How to complete this task:
Extract every line of the material that holds the string "names".

Available records:
########
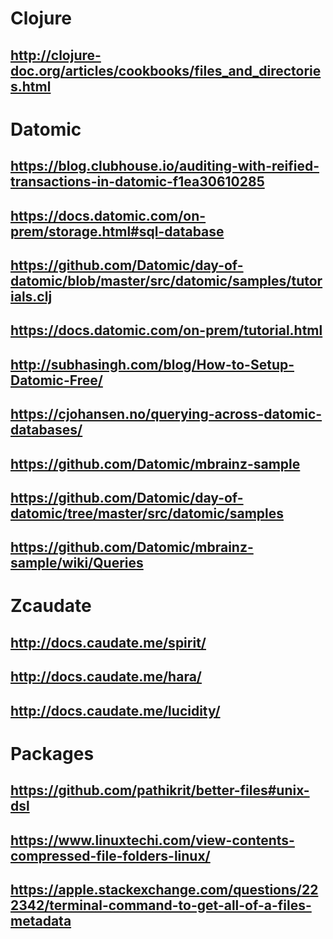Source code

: * Clojure
** http://clojure-doc.org/articles/cookbooks/files_and_directories.html
** 

* Datomic
** https://blog.clubhouse.io/auditing-with-reified-transactions-in-datomic-f1ea30610285
** https://docs.datomic.com/on-prem/storage.html#sql-database
** https://github.com/Datomic/day-of-datomic/blob/master/src/datomic/samples/tutorials.clj
** https://docs.datomic.com/on-prem/tutorial.html
** http://subhasingh.com/blog/How-to-Setup-Datomic-Free/
** https://cjohansen.no/querying-across-datomic-databases/
** https://github.com/Datomic/mbrainz-sample
** https://github.com/Datomic/day-of-datomic/tree/master/src/datomic/samples
** https://github.com/Datomic/mbrainz-sample/wiki/Queries

* Zcaudate 
** http://docs.caudate.me/spirit/
** http://docs.caudate.me/hara/
** http://docs.caudate.me/lucidity/



* Packages 

** https://github.com/pathikrit/better-files#unix-dsl

** https://www.linuxtechi.com/view-contents-compressed-file-folders-linux/

** https://apple.stackexchange.com/questions/222342/terminal-command-to-get-all-of-a-files-metadata



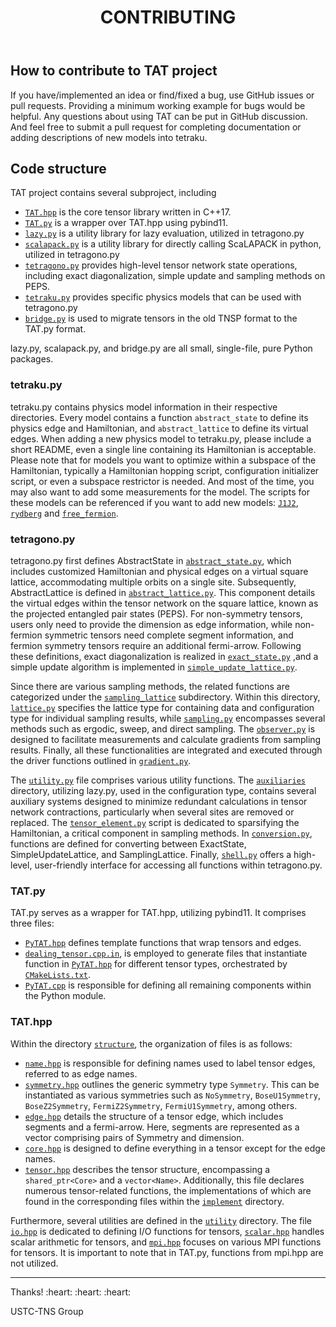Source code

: #+TITLE: CONTRIBUTING

** How to contribute to TAT project

If you have/implemented an idea or find/fixed a bug, use GitHub issues or pull requests.
Providing a minimum working example for bugs would be helpful.
Any questions about using TAT can be put in GitHub discussion.
And feel free to submit a pull request for completing documentation or adding descriptions of new models into tetraku.

** Code structure

TAT project contains several subproject, including
+ [[./TAT/][=TAT.hpp=]] is the core tensor library written in C++17.
+ [[./PyTAT/][=TAT.py=]] is a wrapper over TAT.hpp using pybind11.
+ [[./lazy_graph/][=lazy.py=]] is a utility library for lazy evaluation, utilized in tetragono.py
+ [[./PyScalapack/][=scalapack.py=]] is a utility library for directly calling ScaLAPACK in python, utilized in tetragono.py
+ [[./tetragono/][=tetragono.py=]] provides high-level tensor network state operations, including exact diagonalization, simple update and sampling methods on PEPS.
+ [[./tetraku/][=tetraku.py=]] provides specific physics models that can be used with tetragono.py
+ [[./tnsp_bridge/][=bridge.py=]] is used to migrate tensors in the old TNSP format to the TAT.py format.

lazy.py, scalapack.py, and bridge.py are all small, single-file, pure Python packages.

*** tetraku.py

tetraku.py contains physics model information in their respective directories.
Every model contains a function =abstract_state= to define its physics edge and Hamiltonian, and =abstract_lattice= to define its virtual edges.
When adding a new physics model to tetraku.py, please include a short README, even a single line containing its Hamiltonian is acceptable.
Please note that for models you want to optimize within a subspace of the Hamiltonian, typically a Hamiltonian hopping script, configuration initializer script, or even a subspace restrictor is needed.
And most of the time, you may also want to add some measurements for the model.
The scripts for these models can be referenced if you want to add new models: [[./tetraku/tetraku/models/J1J2/][=J1J2=]], [[./tetraku/tetraku/models/rydberg/][=rydberg=]] and [[./tetraku/tetraku/models/free_fermion/][=free_fermion=]].

*** tetragono.py

tetragono.py first defines AbstractState in [[./tetragono/tetragono/abstract_state.py][=abstract_state.py=]], which includes customized Hamiltonian and physical edges on a virtual square lattice, accommodating multiple orbits on a single site.
Subsequently, AbstractLattice is defined in [[./tetragono/tetragono/abstract_lattice.py][=abstract_lattice.py=]].
This component details the virtual edges within the tensor network on the square lattice, known as the projected entangled pair states (PEPS).
For non-symmetry tensors, users only need to provide the dimension as edge information, while non-fermion symmetric tensors need complete segment information, and fermion symmetry tensors require an additional fermi-arrow.
Following these definitions, exact diagonalization is realized in [[./tetragono/tetragono/exact_state.py][=exact_state.py=]] ,and a simple update algorithm is implemented in [[./tetragono/tetragono/simple_update_lattice.py][=simple_update_lattice.py=]].

Since there are various sampling methods, the related functions are categorized under the [[./tetragono/tetragono/sampling_lattice/][=sampling_lattice=]] subdirectory.
Within this directory, [[./tetragono/tetragono/sampling_lattice/lattice.py][=lattice.py=]] specifies the lattice type for containing data and configuration type for individual sampling results,
while [[./tetragono/tetragono/sampling_lattice/sampling.py][=sampling.py=]] encompasses several methods such as ergodic, sweep, and direct sampling.
The [[./tetragono/tetragono/sampling_lattice/observer.py][=observer.py=]] is designed to facilitate measurements and calculate gradients from sampling results.
Finally, all these functionalities are integrated and executed through the driver functions outlined in [[./tetragono/tetragono/sampling_lattice/gradient.py][=gradient.py=]].

The [[./tetragono/tetragono/utility.py][=utility.py=]] file comprises various utility functions.
The [[./tetragono/tetragono/auxiliaries][=auxiliaries=]] directory, utilizing lazy.py, used in the configuration type, contains several auxiliary systems designed to minimize redundant calculations in tensor network contractions,
particularly when several sites are removed or replaced.
The [[./tetragono/tetragono/tensor_element.py][=tensor_element.py=]] script is dedicated to sparsifying the Hamiltonian, a critical component in sampling methods.
In [[./tetragono/tetragono/conversion.py][=conversion.py=]], functions are defined for converting between ExactState, SimpleUpdateLattice, and SamplingLattice.
Finally, [[./tetragono/tetragono/shell.py][=shell.py=]] offers a high-level, user-friendly interface for accessing all functions within tetragono.py.

*** TAT.py

TAT.py serves as a wrapper for TAT.hpp, utilizing pybind11. It comprises three files:
+ [[./PyTAT/PyTAT.hpp][=PyTAT.hpp=]] defines template functions that wrap tensors and edges.
+ [[./PyTAT/dealing_tensor.cpp.in][=dealing_tensor.cpp.in=]], is employed to generate files that instantiate function in [[./PyTAT/PyTAT.hpp][=PyTAT.hpp=]] for different tensor types, orchestrated by [[./PyTAT/CMakeLists.txt][=CMakeLists.txt=]].
+ [[./PyTAT/PyTAT.cpp][=PyTAT.cpp=]] is responsible for defining all remaining components within the Python module.

*** TAT.hpp

Within the directory [[./TAT/include/TAT/structure/][=structure=]], the organization of files is as follows:

- [[./TAT/include/TAT/structure/name.hpp][=name.hpp=]] is responsible for defining names used to label tensor edges, referred to as edge names.
- [[./TAT/include/TAT/structure/symmetry.hpp][=symmetry.hpp=]] outlines the generic symmetry type =Symmetry=. This can be instantiated as various symmetries such as =NoSymmetry=, =BoseU1Symmetry=, =BoseZ2Symmetry=, =FermiZ2Symmetry=, =FermiU1Symmetry=, among others.
- [[./TAT/include/TAT/structure/edge.hpp][=edge.hpp=]] details the structure of a tensor edge, which includes segments and a fermi-arrow. Here, segments are represented as a vector comprising pairs of Symmetry and dimension.
- [[./TAT/include/TAT/structure/core.hpp][=core.hpp=]] is designed to define everything in a tensor except for the edge names.
- [[./TAT/include/TAT/structure/tensor.hpp][=tensor.hpp=]] describes the tensor structure, encompassing a =shared_ptr<Core>= and a =vector<Name>=. Additionally, this file declares numerous tensor-related functions, the implementations of which are found in the corresponding files within the [[./TAT/include/TAT/implement/][=implement=]] directory.

Furthermore, several utilities are defined in the [[./TAT/include/TAT/utility/][=utility=]] directory.
The file [[./TAT/include/TAT/miscellaneous/io.hpp][=io.hpp=]] is dedicated to defining I/O functions for tensors,
[[./TAT/include/TAT/miscellaneous/scalar.hpp][=scalar.hpp=]] handles scalar arithmetic for tensors, and [[./TAT/include/TAT/miscellaneous/mpi.hpp][=mpi.hpp=]] focuses on various MPI functions for tensors. It is important to note that in TAT.py, functions from mpi.hpp are not utilized.

-----

Thanks! :heart: :heart: :heart:

USTC-TNS Group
########
Result:
- [[./TAT/include/TAT/structure/name.hpp][=name.hpp=]] is responsible for defining names used to label tensor edges, referred to as edge names.
- [[./TAT/include/TAT/structure/core.hpp][=core.hpp=]] is designed to define everything in a tensor except for the edge names.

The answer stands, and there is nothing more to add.